Firdos Square statue destruction

The toppling of Saddam Hussein’s statue in Firdos Square in Baghdad shortly after the invasion of Iraq in 2003.


On April 9, 2003, during the US invasion of Iraq, a large statue of Saddam Hussein in Baghdad's Firdos Square was destroyed by Iraqi civilians and United States Marines. The event received global media coverage, wherein it came to symbolize the end of Saddam's rule in Iraq.[1]

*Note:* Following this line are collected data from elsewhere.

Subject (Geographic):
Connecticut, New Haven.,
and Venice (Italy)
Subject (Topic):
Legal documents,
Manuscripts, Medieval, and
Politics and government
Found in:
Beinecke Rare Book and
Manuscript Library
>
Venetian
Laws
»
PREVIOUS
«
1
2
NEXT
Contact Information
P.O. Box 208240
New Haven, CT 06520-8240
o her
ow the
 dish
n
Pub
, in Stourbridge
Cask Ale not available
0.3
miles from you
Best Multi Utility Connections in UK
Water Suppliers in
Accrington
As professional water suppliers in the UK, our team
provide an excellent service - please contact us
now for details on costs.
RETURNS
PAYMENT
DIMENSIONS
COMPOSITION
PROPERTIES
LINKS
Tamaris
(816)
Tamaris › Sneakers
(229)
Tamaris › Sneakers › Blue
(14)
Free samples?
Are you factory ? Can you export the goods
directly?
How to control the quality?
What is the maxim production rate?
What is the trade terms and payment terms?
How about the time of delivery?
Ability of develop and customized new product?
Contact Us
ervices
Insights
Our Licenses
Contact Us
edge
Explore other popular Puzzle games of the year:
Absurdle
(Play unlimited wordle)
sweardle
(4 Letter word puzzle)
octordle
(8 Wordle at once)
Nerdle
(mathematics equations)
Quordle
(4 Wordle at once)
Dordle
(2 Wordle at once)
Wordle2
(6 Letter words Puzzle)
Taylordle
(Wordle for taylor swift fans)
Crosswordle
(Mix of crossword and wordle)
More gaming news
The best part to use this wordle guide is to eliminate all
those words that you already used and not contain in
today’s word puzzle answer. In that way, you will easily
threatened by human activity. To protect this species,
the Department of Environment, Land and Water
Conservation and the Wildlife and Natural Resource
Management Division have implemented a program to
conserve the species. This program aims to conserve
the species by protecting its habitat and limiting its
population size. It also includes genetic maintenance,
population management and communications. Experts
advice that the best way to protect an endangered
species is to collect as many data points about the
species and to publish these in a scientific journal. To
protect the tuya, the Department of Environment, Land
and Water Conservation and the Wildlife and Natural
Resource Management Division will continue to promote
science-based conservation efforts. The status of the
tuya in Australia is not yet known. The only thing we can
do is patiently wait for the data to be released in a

US government officials and journalists, citing footage of jubilant Iraqis jumping on and sledgehammering the statue, claimed the event symbolized a victory for the United States, but this narrative was undermined by the development of an Iraqi insurgency.[2] A retrospective analysis by ProPublica and The New Yorker concluded that the media had exaggerated both the size and enthusiasm of the crowd, had influenced the crowd's behavior, and subsequently had turned the event into "a visual echo chamber" that promoted an unrealistically positive account of the invasion at the expense of more important news stories.[2][3]

  1. ^ "Baghdad falls to U.S. Forces".
  2. ^ a b Maass, Peter (3 January 2011). "The Toppling: How the Media Inflated the Fall of Saddam's Statue in Firdos Square". ProPublica.
  3. ^ Fisher, Max (January 3, 2011). "The Truth About Iconic 2003 Saddam Statue-Toppling". The Atlantic.